• _Work instructions_
From the listing below, copy word for word only the lines starting with the line containing "order: Dipsacales" and continuing through the line containing "genus: Sanicula".

[Data entries]
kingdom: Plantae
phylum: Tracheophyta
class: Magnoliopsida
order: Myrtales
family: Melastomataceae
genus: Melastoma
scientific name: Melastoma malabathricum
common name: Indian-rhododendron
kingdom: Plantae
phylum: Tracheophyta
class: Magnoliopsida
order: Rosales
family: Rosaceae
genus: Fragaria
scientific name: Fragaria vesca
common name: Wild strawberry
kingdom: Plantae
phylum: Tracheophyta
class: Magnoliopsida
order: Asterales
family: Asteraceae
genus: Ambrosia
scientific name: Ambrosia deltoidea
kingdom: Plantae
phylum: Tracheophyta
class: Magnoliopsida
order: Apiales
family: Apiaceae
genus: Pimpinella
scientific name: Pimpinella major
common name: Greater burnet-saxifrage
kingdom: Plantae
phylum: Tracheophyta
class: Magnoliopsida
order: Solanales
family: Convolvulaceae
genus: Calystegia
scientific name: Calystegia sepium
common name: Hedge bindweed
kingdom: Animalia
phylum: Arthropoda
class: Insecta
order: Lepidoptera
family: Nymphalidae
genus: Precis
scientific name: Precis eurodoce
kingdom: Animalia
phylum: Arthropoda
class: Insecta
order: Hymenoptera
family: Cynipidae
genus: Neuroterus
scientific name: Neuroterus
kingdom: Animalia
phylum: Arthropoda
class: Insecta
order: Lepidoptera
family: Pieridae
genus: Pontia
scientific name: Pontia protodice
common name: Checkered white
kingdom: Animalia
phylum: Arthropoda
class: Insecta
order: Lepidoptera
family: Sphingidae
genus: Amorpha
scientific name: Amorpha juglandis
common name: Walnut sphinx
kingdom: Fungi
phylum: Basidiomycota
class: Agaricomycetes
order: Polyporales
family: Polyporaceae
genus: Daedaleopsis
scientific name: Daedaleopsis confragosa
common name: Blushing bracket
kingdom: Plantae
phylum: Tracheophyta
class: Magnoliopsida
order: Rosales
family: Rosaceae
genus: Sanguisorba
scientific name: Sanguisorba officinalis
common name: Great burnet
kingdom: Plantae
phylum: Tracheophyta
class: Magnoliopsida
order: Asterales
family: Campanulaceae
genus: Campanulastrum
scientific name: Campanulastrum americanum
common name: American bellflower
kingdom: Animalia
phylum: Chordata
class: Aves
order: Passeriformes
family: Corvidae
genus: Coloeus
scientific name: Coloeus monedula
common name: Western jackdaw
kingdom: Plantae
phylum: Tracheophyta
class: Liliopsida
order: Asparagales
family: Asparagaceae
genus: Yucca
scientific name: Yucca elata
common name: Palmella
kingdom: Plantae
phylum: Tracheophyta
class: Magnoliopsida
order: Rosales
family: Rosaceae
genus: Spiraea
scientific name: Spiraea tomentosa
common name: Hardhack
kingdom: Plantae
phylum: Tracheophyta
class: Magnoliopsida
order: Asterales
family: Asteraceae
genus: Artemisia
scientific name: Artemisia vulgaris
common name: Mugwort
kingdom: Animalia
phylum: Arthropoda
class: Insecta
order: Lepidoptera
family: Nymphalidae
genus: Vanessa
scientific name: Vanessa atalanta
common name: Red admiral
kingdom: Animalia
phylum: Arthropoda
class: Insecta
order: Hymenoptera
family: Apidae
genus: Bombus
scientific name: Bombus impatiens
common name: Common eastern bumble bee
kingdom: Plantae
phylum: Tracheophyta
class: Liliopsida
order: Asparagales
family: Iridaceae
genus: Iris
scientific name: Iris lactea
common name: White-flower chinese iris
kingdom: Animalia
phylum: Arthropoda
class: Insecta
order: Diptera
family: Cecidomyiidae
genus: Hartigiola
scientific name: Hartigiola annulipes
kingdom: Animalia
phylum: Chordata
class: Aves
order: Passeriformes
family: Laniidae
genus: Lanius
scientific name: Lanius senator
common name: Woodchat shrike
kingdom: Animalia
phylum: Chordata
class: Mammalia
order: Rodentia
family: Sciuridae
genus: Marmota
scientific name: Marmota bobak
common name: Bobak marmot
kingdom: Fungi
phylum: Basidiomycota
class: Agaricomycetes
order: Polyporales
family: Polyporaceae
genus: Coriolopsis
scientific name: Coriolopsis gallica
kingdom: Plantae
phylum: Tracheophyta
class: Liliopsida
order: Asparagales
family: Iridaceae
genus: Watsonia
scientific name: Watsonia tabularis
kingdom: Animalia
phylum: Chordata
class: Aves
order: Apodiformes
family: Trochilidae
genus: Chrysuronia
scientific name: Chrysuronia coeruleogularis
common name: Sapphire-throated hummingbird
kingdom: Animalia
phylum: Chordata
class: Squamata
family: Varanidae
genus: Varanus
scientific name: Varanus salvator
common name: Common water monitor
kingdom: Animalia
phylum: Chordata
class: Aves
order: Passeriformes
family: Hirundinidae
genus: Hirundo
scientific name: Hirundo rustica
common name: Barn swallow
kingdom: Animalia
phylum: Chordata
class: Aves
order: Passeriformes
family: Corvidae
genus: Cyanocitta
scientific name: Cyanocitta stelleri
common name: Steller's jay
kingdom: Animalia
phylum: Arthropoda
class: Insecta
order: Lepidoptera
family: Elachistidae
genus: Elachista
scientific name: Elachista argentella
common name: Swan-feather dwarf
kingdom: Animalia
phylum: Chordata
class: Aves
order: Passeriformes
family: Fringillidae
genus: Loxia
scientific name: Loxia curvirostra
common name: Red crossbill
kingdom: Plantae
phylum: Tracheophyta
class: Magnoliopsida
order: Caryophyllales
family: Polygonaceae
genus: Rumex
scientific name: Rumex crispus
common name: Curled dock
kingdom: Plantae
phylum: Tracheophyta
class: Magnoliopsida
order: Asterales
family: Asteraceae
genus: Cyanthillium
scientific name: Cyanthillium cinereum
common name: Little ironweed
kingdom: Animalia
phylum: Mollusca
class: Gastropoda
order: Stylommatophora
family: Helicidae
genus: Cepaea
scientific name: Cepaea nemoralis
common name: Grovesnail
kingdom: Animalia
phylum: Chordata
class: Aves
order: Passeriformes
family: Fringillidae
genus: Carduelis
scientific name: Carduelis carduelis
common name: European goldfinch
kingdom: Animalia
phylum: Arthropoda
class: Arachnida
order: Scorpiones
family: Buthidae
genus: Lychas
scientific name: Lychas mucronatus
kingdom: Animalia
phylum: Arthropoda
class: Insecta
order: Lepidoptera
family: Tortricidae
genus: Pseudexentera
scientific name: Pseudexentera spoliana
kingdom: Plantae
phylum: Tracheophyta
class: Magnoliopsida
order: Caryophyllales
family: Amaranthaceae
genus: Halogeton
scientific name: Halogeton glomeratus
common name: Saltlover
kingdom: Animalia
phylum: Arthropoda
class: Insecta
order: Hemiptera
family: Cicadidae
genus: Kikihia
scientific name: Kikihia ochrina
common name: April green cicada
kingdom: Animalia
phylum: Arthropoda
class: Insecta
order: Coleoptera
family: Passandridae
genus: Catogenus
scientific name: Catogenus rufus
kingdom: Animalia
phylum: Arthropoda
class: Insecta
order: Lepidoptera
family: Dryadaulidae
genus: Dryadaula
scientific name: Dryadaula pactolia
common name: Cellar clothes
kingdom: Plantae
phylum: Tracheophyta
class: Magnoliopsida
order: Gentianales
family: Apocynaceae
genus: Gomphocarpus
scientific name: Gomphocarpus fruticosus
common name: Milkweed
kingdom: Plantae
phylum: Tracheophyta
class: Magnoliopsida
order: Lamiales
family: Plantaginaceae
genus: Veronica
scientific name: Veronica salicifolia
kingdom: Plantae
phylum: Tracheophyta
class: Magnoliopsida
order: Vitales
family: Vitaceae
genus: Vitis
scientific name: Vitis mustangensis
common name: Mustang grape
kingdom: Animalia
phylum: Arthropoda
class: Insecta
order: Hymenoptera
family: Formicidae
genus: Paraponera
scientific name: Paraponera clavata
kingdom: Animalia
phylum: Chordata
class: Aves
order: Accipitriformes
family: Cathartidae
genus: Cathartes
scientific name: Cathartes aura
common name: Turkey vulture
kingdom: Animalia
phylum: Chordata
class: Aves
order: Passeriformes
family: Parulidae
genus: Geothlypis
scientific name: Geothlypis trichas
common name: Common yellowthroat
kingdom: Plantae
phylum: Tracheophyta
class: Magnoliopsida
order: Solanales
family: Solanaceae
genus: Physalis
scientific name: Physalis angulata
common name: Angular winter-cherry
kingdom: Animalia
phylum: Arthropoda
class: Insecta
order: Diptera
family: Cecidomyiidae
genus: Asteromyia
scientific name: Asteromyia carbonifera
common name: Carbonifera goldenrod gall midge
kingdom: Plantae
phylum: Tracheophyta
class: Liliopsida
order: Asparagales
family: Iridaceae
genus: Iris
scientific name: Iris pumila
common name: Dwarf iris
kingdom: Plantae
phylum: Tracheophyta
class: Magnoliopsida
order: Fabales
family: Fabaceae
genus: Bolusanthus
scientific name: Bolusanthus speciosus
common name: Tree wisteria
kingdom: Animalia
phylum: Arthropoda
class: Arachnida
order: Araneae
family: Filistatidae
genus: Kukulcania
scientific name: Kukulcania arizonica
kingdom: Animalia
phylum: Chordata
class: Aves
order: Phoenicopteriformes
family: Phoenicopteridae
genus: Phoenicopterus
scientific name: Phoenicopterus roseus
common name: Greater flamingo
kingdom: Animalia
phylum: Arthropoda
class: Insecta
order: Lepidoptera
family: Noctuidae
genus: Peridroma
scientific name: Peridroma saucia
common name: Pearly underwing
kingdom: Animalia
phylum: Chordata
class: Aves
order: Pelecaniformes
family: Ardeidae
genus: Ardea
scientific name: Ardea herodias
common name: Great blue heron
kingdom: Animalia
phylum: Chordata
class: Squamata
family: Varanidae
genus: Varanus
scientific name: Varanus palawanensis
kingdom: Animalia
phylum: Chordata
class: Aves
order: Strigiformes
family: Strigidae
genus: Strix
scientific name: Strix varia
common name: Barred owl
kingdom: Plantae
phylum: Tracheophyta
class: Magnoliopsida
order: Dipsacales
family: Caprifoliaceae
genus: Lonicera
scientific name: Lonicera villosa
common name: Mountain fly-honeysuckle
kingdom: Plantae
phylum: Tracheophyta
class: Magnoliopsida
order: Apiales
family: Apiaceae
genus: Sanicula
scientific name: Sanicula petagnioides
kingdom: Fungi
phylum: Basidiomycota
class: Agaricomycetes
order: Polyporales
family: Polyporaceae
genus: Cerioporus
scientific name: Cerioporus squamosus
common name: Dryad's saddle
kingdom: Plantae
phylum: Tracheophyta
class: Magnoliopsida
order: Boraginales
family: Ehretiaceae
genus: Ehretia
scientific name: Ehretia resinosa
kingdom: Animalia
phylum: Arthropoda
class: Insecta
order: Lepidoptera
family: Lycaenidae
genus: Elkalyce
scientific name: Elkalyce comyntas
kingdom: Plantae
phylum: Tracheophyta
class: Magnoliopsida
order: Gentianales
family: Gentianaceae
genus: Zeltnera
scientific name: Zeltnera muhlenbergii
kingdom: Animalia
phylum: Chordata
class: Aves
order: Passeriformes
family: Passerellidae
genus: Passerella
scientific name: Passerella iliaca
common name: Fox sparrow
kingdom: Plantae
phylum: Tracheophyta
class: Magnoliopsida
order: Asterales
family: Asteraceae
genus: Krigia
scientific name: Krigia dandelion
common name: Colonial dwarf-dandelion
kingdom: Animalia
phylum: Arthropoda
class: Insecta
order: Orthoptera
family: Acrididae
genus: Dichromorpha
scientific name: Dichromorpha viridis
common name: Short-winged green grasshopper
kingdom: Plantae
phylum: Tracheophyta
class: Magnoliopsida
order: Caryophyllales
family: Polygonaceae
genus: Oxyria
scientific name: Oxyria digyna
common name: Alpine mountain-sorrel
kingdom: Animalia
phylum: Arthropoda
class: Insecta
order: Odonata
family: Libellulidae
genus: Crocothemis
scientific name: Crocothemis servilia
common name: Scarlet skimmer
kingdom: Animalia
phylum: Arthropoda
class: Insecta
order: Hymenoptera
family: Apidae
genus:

• _Exercise output_
order: Dipsacales
family: Caprifoliaceae
genus: Lonicera
scientific name: Lonicera villosa
common name: Mountain fly-honeysuckle
kingdom: Plantae
phylum: Tracheophyta
class: Magnoliopsida
order: Apiales
family: Apiaceae
genus: Sanicula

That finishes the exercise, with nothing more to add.